Alibaba challenges OpenAI’s GPT-4o and Google’s Nano Banana with new multimodal AI model
Two variants of Qwen3-Omni outperform GPT-4o and Gemini-2.5-Flash in audio, image and video comprehension, developers say

Chief among the new releases was Qwen3-Omni, a flagship multimodal model akin to OpenAI’s GPT-4o launched in May 2024. The Alibaba model is designed to process a combination of text, audio, image and video inputs and respond with text and audio.
Qwen3-Omni was the first native end-to-end multimodal system that “unifies text, images, audio and video in one model”, the development team said on social media. Alibaba owns the Post.
The model competes with similar offerings already available outside China, including OpenAI’s GPT-4o and Google’s Gemini 2.5-Flash, also known as “Nano Banana” – an image editing and generating tool that has been making waves recently.

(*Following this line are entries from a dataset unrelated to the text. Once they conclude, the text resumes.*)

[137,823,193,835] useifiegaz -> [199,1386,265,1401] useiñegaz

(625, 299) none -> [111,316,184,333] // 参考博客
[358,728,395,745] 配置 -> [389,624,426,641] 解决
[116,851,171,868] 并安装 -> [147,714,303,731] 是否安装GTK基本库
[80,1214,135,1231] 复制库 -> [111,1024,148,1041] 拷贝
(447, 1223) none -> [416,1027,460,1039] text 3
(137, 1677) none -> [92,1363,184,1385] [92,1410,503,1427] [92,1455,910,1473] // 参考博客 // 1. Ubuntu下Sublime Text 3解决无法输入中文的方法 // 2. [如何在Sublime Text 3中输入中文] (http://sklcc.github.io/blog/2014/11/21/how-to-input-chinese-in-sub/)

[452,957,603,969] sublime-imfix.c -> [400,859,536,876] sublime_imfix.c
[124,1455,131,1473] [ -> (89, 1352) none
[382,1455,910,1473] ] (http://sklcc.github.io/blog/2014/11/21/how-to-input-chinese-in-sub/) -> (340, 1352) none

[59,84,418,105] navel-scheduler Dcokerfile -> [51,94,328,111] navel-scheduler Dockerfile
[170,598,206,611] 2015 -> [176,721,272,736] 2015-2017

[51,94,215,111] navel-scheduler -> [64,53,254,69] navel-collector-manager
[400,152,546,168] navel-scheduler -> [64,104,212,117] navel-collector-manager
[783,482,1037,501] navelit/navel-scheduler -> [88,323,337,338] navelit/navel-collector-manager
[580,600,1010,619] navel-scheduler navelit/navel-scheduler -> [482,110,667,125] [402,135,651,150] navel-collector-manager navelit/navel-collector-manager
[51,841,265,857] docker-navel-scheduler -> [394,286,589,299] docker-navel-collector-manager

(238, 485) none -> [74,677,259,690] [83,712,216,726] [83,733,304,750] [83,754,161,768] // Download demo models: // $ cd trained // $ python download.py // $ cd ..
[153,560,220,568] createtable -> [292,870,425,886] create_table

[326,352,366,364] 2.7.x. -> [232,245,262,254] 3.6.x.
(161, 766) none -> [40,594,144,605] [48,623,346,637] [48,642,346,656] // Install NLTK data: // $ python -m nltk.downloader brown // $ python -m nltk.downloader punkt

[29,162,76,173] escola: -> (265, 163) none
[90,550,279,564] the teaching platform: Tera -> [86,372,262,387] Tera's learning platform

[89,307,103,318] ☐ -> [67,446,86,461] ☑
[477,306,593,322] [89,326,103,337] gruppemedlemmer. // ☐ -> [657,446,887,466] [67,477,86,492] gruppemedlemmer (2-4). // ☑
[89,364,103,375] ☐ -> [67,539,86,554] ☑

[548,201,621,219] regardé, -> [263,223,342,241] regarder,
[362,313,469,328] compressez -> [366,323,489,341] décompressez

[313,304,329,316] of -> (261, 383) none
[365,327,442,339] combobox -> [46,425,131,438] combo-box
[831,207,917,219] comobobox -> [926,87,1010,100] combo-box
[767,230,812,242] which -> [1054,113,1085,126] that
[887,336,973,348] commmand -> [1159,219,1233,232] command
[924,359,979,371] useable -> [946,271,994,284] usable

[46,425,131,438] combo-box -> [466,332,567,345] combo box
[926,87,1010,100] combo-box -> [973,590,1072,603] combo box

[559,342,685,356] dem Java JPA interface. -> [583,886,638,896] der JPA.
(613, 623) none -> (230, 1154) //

Citing benchmark tests on audio recognition and comprehension, as well as image and video understanding, developers said two variants of Qwen3-Omni outperformed their predecessor, Qwen2.5-Omni-7B, as well as GPT-4o and Gemini-2.5-Flash.
Lin Junyang, a researcher on the Qwen team under Alibaba’s cloud unit, attributed the improvements to various foundational projects related to audio and images.